From 86b546f657d8b5774284f814f4a507f5c8abf5eb Mon Sep 17 00:00:00 2001
From: writinwaters <93570324+writinwaters@users.noreply.github.com>
Date: Wed, 30 Oct 2024 15:33:36 +0800
Subject: [PATCH] Updated parser_config description (#3104)

### What problem does this PR solve?



### Type of change


- [x] Documentation Update
---
 api/http_api_reference.md   | 47 ++++++++++++++--------
 api/python_api_reference.md | 77 ++++++++++++++++++++++++++++++-------
 2 files changed, 94 insertions(+), 30 deletions(-)
diff --git a/api/http_api_reference.md b/api/http_api_reference.md
index 156b8c230..8fe0a5215 100644
--- a/api/http_api_reference.md
+++ b/api/http_api_reference.md
@@ -78,7 +78,7 @@ curl --request POST \
 - `"chunk_method"`: (*Body parameter*), `enum<string>`  
   The chunking method of the dataset to create. Available options:  
   - `"naive"`: General (default)
-  - `"manual`: Manual
+  - `"manual"`: Manual
   - `"qa"`: Q&A
   - `"table"`: Table
   - `"paper"`: Paper
@@ -88,16 +88,23 @@ curl --request POST \
   - `"picture"`: Picture
   - `"one"`: One
   - `"knowledge_graph"`: Knowledge Graph
-  - `"email"`: Email
 
 - `"parser_config"`: (*Body parameter*), `object`  
-  The configuration settings for the dataset parser, a JSON object containing the following attributes:
-  - `"chunk_token_count"`: Defaults to `128`.
-  - `"layout_recognize"`: Defaults to `true`.
-  - `"html4excel"`: Indicates whether to convert Excel documents into HTML format. Defaults to `false`.
-  - `"delimiter"`: Defaults to `"\n!?。；！？"`.
-  - `"task_page_size"`: Defaults to `12`. For PDF only.

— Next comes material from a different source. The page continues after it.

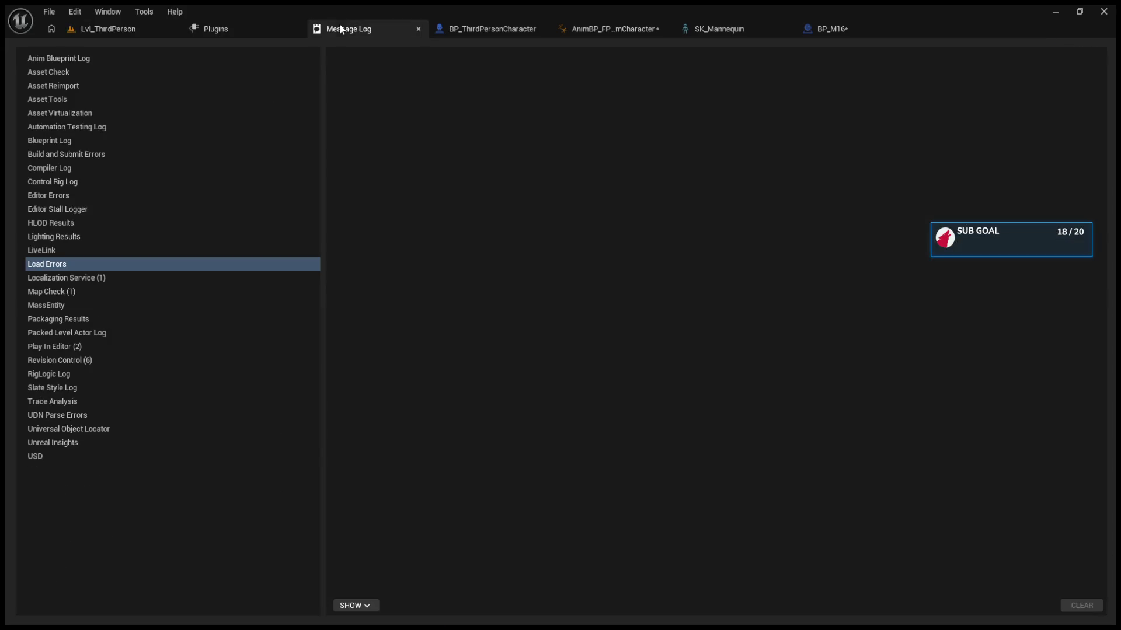
click(184, 62)
click(175, 99)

-  - `"raptor"`: Raptor-specific settings. Defaults to: `{"use_raptor": false}`.
+  The configuration settings for the dataset parser. The attributes in this JSON object vary with the selected `"chunk_method"`:  
+  - If `"chunk_method"` is `"naive"`, the `"parser_config"` object contains the following attributes:
+    - `"chunk_token_count"`: Defaults to `128`.

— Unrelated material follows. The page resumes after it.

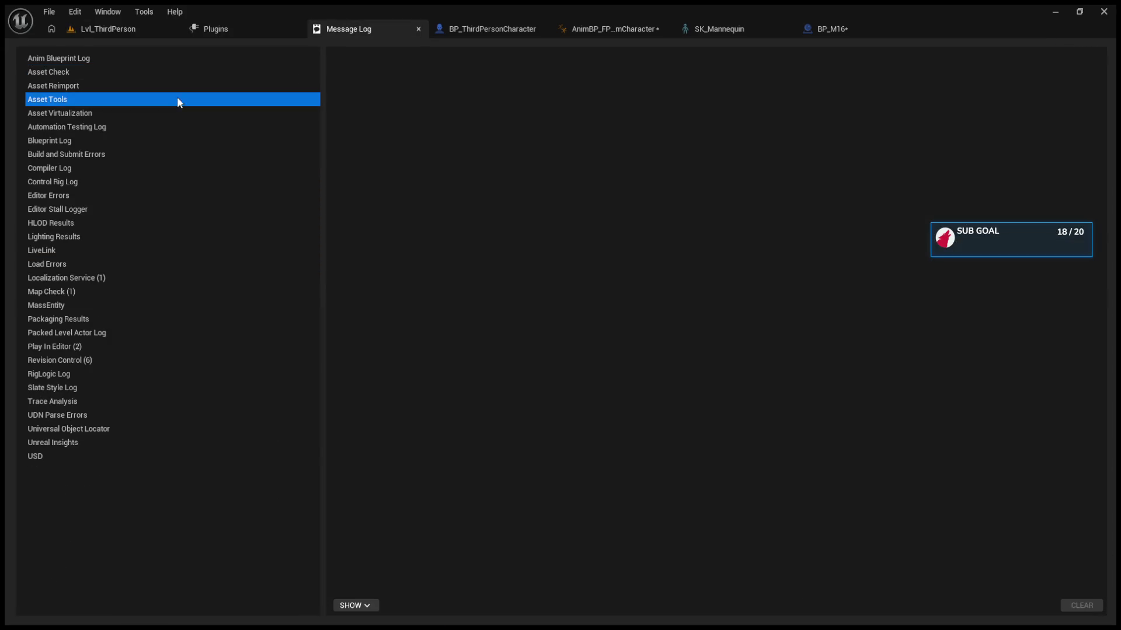
click(146, 264)
click(158, 29)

+    - `"layout_recognize"`: Defaults to `true`.
+    - `"html4excel"`: Indicates whether to convert Excel documents into HTML format. Defaults to `false`.
+    - `"delimiter"`: Defaults to `"\n!?。；！？"`.
+    - `"task_page_size"`: Defaults to `12`. For PDF only.
+    - `"raptor"`: Raptor-specific settings. Defaults to: `{"use_raptor": false}`.
+  - If `"chunk_method"` is `"qa"`, `"manuel"`, `"paper"`, `"book"`, `"laws"`, or `"presentation"`, the `"parser_config"` object contains the following attribute:  
+    - `"raptor"`: Raptor-specific settings. Defaults to: `{"use_raptor": false}`.
+  - If `"chunk_method"` is `"table"` or `"one"`, `"parser_config"` is an empty JSON object.
+  - If `"chunk_method"` is `"knowledge_graph"`, the `"parser_config"` object contains the following attributes:  
+    - `"chunk_token_count"`: Defaults to `128`.
+    - `"delimiter"`: Defaults to `"\n!?。；！？"`.
+    - `"entity_types"`: Defaults to `["organization","person","location","event","time"]`
 
 ### Response
 
@@ -256,7 +263,6 @@ curl --request PUT \
   - `"picture"`: Picture
   - `"one"`:One
   - `"knowledge_graph"`: Knowledge Graph
-  - `"email"`: Email
 
 ### Response
 
@@ -511,13 +517,22 @@ curl --request PUT \
   - `"picture"`: Picture
   - `"one"`: One
   - `"knowledge_graph"`: Knowledge Graph
-  - `"email"`: Email
 - `"parser_config"`: (*Body parameter*), `object`  
-  The parsing configuration for the document:  
-  - `"chunk_token_count"`: Defaults to `128`.
-  - `"layout_recognize"`: Defaults to `true`.
-  - `"delimiter"`: Defaults to `"\n!?。；！？"`.
-  - `"task_page_size"`: Defaults to `12`. For PDF only.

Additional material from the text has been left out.